Das Schuldbekenntnis
In der nächsten Szene befindet sich Daniels in einer Zelle, der U.S. Marshal ist zu einem Teil der Anstalt geworden: er trägt die Kleidung eines Insassen, um sein Bett herum sind die verschiedenen ausführenden Subjekte der Anstalt arrangiert – eine Pflegerin, sein ehemaliger Partner Chuck Aule als sein behandelnder Arzt Dr. Sheehan sowie der Direktor der Anstalt, Dr. Cawley. Solchermaßen in die Enge gedrängt, erwartet man vom ihm lediglich noch das ‚mea culpa‘ des Verrückten: „We need to hear you say it.“ (Scorsese [2010]: Dr. Cawley, 02:00:01) Sollte er sich trotz des angeblichen Experiments nicht als geheilt erweisen – und ‚geheilt‘ meint in einem der institutionellen Logik entsprechenden Sinne ‚sich seines Wahnes gewiss‘ – ist die Legitimation der psychiatrischen Macht in Gefahr: „If we fail with you, then everything we‘ve tried to do here will be discredited. Everything.“ (Scorsese [2010]: Dr. Sheehan, 01:50:09)

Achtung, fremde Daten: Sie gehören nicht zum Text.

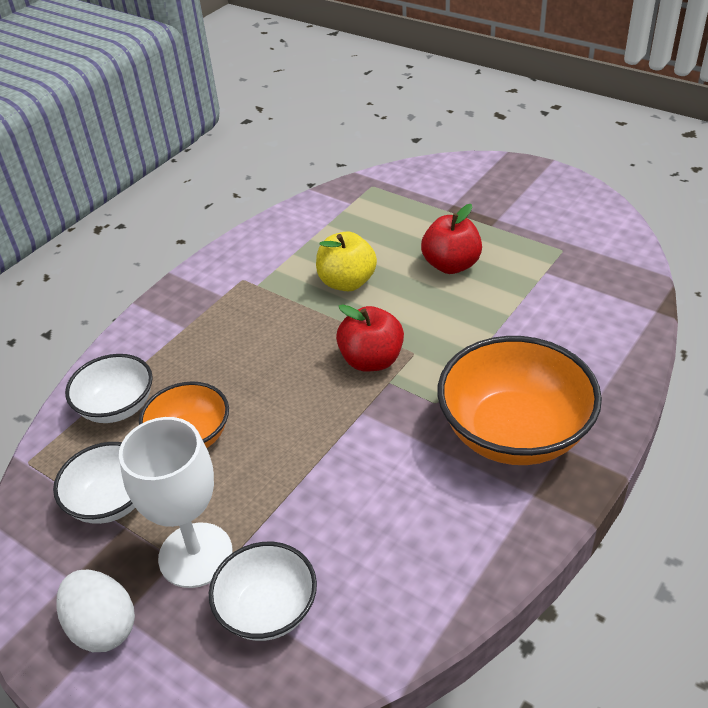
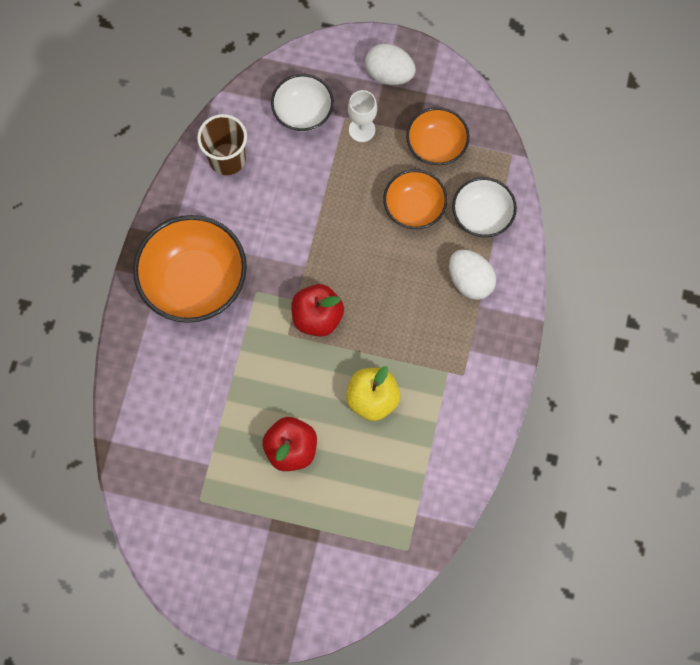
camera: 155 degrees right, 30 degrees up
(111, 501) = (436, 146): white bowl -> orange bowl
(178, 350) = (469, 281): none -> white egg
(195, 555) = (362, 130): white goblet -> white goblet, size x0.58
(416, 576) = (227, 159): none -> brown cup

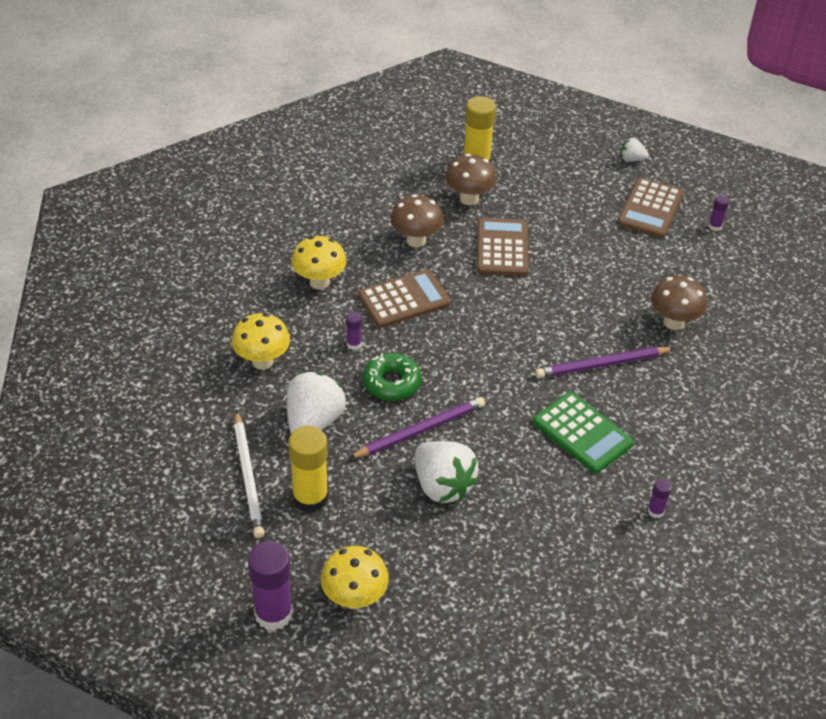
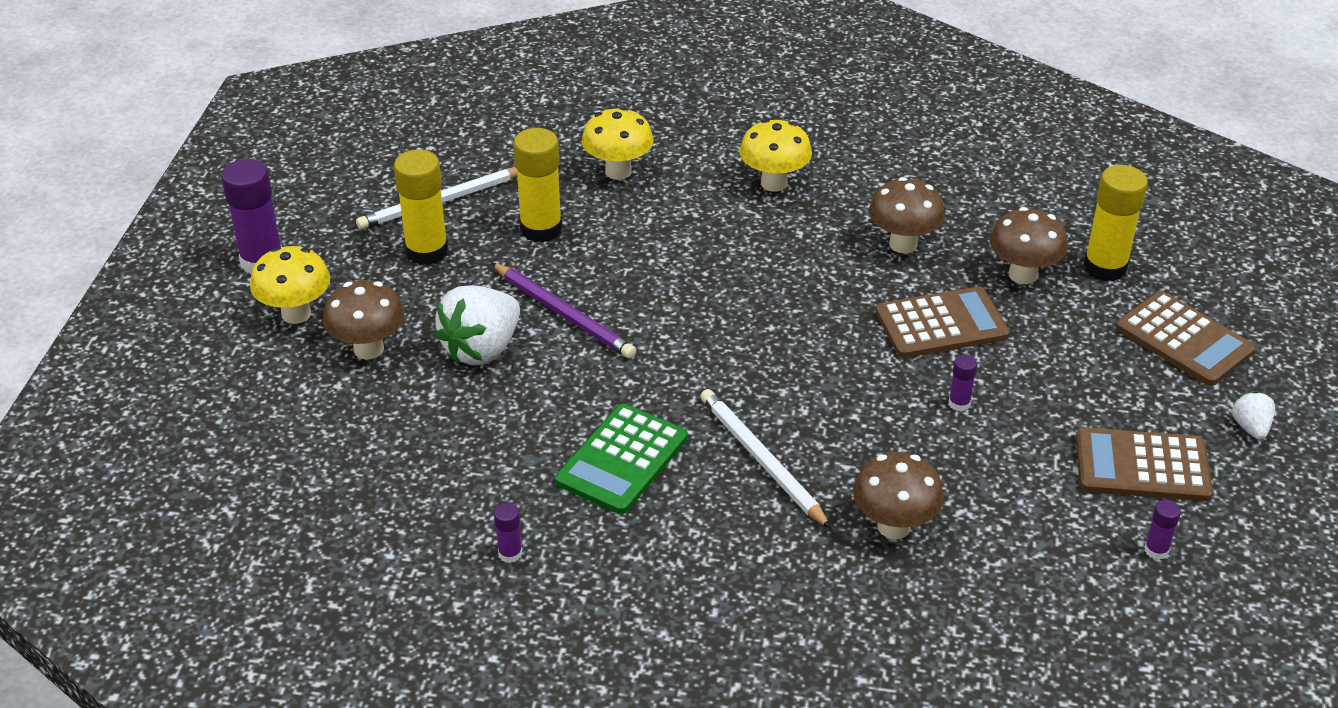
camera: 75 degrees right, 5 degrees down
(313, 422) = (541, 229): white strawberry -> yellow glue stick
(354, 344) = (682, 232): purple glue stick -> purple glue stick (959, 403)
(391, 382) = (632, 275): green donut -> none
(404, 299) = (784, 256): brown calculator -> brown calculator (1184, 339)
(417, 556) = (368, 349): none -> brown mushroom
(602, 365) = (761, 460): purple pencil -> white pencil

Um die Existenz der Psychiatrie zu rechtfertigen, muss dem Wahn die Realität mithilfe ärztlicher Instrumente übergestülpt werden. Sollte sich zeigen, dass das Experiment des Dr. Cawley – „the most radical cutting-edge role-play ever done in psychiatry“ (Scorsese [2010]: Dr. Cawley, 01:49:33) – nicht zu einer Akzeptanz der psychiatrischen Realität geführt hat, ist die Legitimation der Anstalt als solche in Gefahr und das Individuum muss bestraft werden:
„I wish I could let you live in your fantasy world. I really do. But you‘re violent, trained, dangerous. You‘re the most dangerous patient we have. […] It‘s been decided that unless we can bring you to sanity now, right now, permanent measures will be taken to ensure that you can‘t hurt anyone ever again. They‘ll lobotomize you, Andrew. Do you understand?“
(Scorsese [2010]: Dr. Cawley, 01:46:43 – 01:47:50)
Dem ‚gefährlichsten‘ Patienten, der sich der Realität der Anstalt entzieht, indem er sich eine eigene Realität erschafft, blüht in diesem Sinne die psychiatrische Höchststrafe: die Lobotomie. Nur so kann die Ordnung wiederhergestellt und die psychiatrische Macht konsolidiert werden.
Und tatsächlich zeigt die letzte Szene des Films einen Außenraum, in den die Ordnung wieder eingekehrt ist. Zum ersten Mal im Film scheint die Sonne, der Sturm hat sich verzogen – es scheint als habe es ihn nie gegeben. Damit bestätigt sich die Macht der Psychiatrie im Sinne Foucaults als Kontrollinstanz und Normierungsanstalt zur Gestaltung der nützlichen Körper. Ist diese Umgestaltung nicht möglich, folgt die Bestrafung des Körpers, die Auslöschung der Emotionen durch die Lobotomie.